Records contained in a dataset:
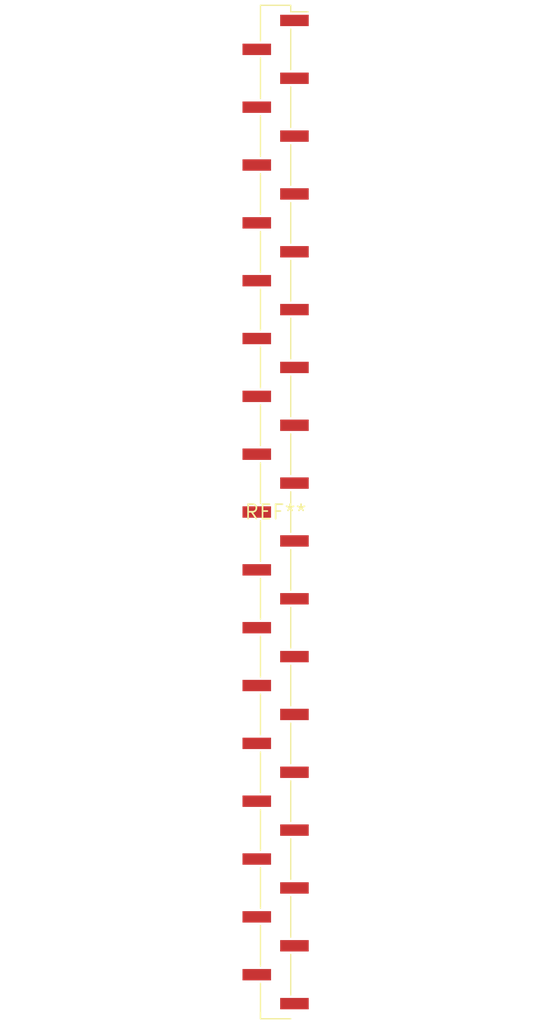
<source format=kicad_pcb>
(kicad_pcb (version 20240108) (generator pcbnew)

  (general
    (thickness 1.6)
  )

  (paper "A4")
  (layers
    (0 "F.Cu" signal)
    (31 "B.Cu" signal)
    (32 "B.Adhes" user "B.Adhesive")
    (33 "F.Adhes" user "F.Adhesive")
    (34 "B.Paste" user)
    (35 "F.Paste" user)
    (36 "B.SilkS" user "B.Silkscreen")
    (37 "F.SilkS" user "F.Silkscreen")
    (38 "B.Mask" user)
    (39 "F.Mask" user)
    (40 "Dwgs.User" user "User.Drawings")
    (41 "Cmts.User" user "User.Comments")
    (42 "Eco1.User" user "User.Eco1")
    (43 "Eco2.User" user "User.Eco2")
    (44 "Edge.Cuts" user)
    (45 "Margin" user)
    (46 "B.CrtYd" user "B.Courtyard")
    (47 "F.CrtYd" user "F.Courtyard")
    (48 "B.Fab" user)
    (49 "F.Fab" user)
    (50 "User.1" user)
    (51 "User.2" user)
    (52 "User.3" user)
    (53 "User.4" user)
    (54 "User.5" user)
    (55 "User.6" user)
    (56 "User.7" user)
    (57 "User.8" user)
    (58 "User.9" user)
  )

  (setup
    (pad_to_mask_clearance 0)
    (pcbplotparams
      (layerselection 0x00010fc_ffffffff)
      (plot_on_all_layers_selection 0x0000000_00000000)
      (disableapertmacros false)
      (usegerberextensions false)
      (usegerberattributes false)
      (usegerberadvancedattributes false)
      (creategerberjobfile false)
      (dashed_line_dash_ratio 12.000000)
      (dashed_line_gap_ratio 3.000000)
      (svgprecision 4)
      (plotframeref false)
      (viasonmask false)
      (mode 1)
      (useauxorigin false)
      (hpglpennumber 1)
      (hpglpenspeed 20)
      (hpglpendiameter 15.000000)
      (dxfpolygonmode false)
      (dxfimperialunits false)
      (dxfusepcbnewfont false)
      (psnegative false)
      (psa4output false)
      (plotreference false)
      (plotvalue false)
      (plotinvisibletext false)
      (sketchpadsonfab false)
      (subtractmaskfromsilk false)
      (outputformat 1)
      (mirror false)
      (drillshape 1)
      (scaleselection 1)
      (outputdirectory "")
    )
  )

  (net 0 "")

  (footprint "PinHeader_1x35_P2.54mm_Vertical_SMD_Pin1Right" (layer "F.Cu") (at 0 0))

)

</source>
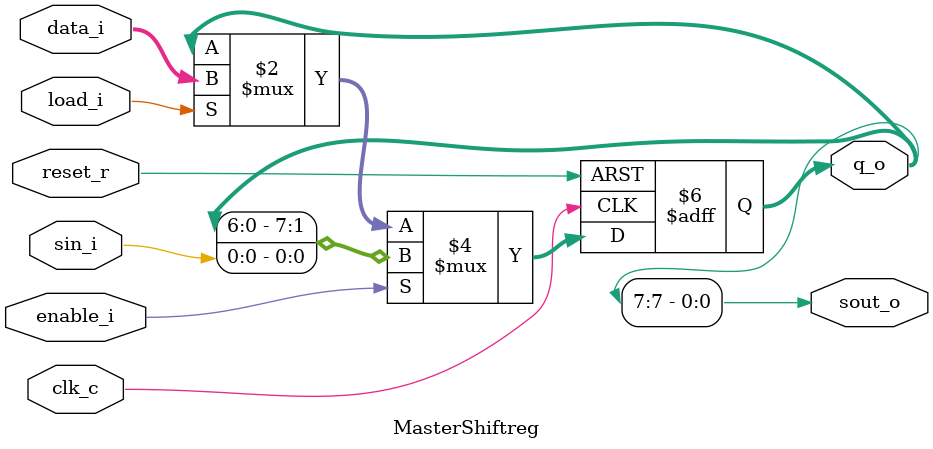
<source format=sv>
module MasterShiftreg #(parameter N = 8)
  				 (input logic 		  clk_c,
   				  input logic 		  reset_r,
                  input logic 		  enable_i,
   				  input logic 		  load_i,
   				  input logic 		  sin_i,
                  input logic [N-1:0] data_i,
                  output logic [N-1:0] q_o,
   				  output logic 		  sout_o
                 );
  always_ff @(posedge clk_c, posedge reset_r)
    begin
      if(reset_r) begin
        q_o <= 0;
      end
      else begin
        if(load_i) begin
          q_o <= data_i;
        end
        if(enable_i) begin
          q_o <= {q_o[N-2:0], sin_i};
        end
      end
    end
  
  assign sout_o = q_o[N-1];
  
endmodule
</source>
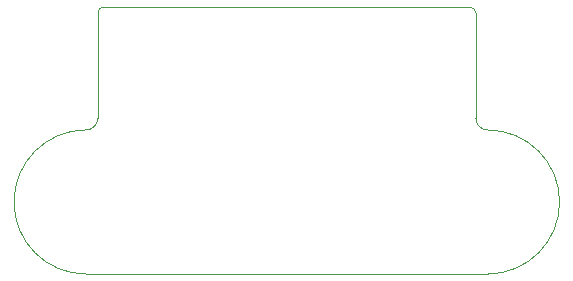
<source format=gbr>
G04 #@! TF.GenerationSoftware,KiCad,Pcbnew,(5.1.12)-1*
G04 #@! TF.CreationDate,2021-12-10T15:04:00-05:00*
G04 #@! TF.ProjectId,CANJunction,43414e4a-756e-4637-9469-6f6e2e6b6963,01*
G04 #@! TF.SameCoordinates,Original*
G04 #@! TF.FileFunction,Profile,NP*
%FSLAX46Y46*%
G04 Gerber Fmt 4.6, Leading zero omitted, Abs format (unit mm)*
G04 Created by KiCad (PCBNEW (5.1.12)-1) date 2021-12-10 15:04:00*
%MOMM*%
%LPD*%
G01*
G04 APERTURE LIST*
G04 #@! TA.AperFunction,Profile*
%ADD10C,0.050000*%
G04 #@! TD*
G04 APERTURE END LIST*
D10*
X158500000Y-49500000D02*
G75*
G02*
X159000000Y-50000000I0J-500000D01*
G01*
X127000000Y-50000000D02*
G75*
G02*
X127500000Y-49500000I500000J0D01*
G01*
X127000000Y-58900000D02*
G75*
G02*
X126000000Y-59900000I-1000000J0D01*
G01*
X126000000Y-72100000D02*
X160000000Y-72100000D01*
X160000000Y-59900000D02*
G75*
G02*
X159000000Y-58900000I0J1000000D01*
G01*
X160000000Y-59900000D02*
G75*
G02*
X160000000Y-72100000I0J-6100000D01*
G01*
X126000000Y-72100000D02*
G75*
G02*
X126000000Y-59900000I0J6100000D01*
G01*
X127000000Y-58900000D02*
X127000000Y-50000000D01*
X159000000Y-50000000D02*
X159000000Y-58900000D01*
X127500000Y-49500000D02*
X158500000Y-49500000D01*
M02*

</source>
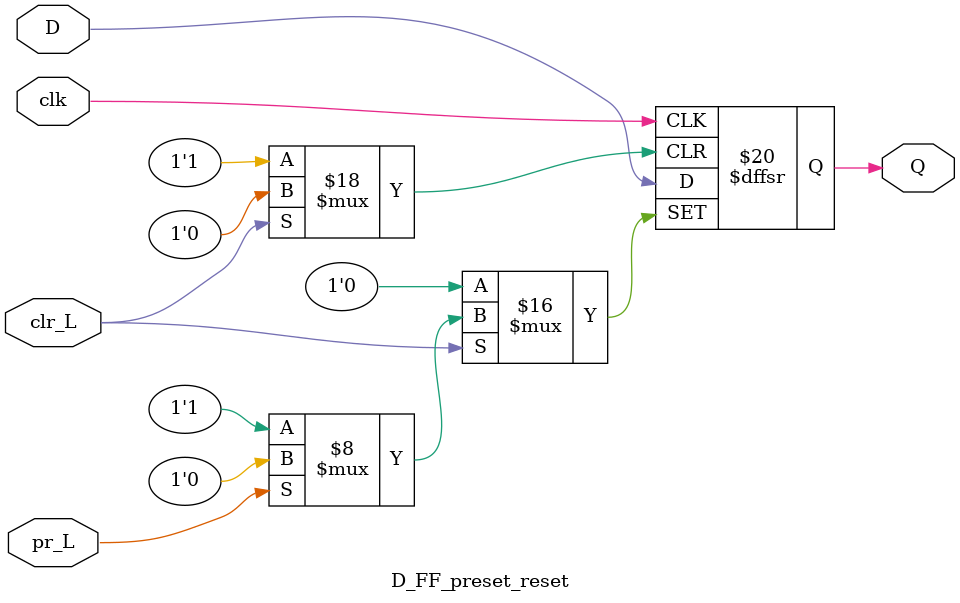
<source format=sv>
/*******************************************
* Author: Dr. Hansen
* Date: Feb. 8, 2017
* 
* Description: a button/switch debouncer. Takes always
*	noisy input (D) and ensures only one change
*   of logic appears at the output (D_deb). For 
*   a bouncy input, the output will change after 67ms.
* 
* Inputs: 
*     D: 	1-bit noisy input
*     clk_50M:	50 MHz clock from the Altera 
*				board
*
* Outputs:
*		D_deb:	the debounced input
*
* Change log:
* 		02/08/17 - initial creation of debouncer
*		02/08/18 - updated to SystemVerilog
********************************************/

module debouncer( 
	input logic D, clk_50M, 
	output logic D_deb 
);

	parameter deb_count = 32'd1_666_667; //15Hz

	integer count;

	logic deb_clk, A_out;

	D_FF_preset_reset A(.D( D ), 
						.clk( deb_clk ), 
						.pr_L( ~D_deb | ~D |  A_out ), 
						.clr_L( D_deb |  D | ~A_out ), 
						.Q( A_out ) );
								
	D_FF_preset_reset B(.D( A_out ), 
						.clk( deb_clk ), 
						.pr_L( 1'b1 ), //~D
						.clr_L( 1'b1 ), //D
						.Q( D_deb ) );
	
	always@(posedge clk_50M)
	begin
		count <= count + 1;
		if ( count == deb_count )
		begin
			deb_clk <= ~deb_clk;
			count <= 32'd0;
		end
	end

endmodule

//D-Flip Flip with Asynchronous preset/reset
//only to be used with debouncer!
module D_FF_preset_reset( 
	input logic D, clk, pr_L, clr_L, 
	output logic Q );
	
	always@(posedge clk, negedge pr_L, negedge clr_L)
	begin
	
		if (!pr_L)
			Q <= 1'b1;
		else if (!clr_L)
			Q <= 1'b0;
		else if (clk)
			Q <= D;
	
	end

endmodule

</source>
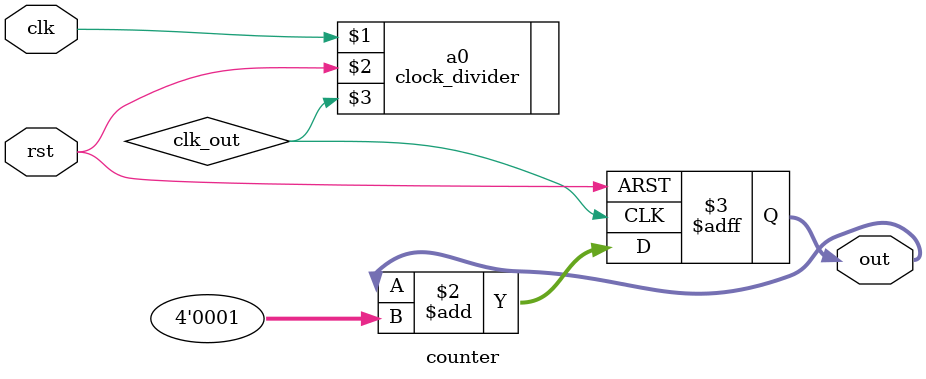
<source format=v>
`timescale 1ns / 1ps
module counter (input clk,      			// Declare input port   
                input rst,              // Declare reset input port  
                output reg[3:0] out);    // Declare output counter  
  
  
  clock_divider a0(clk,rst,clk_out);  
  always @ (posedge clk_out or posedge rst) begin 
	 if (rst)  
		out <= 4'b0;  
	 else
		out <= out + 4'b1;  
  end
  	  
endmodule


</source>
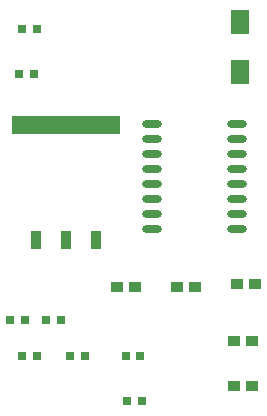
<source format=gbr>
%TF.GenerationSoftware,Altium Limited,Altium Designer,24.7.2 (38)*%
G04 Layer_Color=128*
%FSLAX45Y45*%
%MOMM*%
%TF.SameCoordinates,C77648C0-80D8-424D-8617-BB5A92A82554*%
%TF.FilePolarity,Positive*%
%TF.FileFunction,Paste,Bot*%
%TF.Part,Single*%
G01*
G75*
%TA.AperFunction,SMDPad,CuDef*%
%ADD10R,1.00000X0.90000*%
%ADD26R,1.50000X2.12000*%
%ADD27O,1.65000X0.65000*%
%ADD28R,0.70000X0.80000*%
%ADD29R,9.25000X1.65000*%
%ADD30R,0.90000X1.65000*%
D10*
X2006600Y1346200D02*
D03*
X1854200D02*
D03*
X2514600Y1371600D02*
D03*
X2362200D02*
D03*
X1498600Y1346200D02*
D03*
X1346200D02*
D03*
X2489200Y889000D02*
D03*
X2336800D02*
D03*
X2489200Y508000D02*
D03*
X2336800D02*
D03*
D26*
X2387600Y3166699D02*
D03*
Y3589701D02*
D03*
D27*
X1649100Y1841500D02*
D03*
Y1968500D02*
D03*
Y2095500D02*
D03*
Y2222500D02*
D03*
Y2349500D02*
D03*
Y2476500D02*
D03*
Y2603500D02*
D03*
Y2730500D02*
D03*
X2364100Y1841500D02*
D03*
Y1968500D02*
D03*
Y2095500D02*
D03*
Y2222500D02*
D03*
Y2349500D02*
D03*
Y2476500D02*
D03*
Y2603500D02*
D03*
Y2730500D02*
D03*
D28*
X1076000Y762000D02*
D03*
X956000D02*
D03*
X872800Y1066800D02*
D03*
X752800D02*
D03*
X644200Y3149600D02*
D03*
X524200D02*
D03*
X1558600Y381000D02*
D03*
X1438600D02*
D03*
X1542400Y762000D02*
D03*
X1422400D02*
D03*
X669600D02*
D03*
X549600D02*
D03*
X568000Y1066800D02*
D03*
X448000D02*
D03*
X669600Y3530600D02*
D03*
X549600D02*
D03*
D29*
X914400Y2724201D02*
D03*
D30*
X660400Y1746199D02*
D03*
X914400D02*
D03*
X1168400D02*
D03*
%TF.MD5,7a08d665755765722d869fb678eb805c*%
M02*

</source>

# WORK REQUEST:
Exact duplication is required for the lines above, from the line that contains "(dashed_line_gap_ratio 3.000000)" to the line that contains "(plotreference false)", inclusive; omit all others.

# FINISHED EXERCISE:
      (dashed_line_gap_ratio 3.000000)
      (svgprecision 4)
      (plotframeref false)
      (viasonmask false)
      (mode 1)
      (useauxorigin false)
      (hpglpennumber 1)
      (hpglpenspeed 20)
      (hpglpendiameter 15.000000)
      (dxfpolygonmode false)
      (dxfimperialunits false)
      (dxfusepcbnewfont false)
      (psnegative false)
      (psa4output false)
      (plotreference false)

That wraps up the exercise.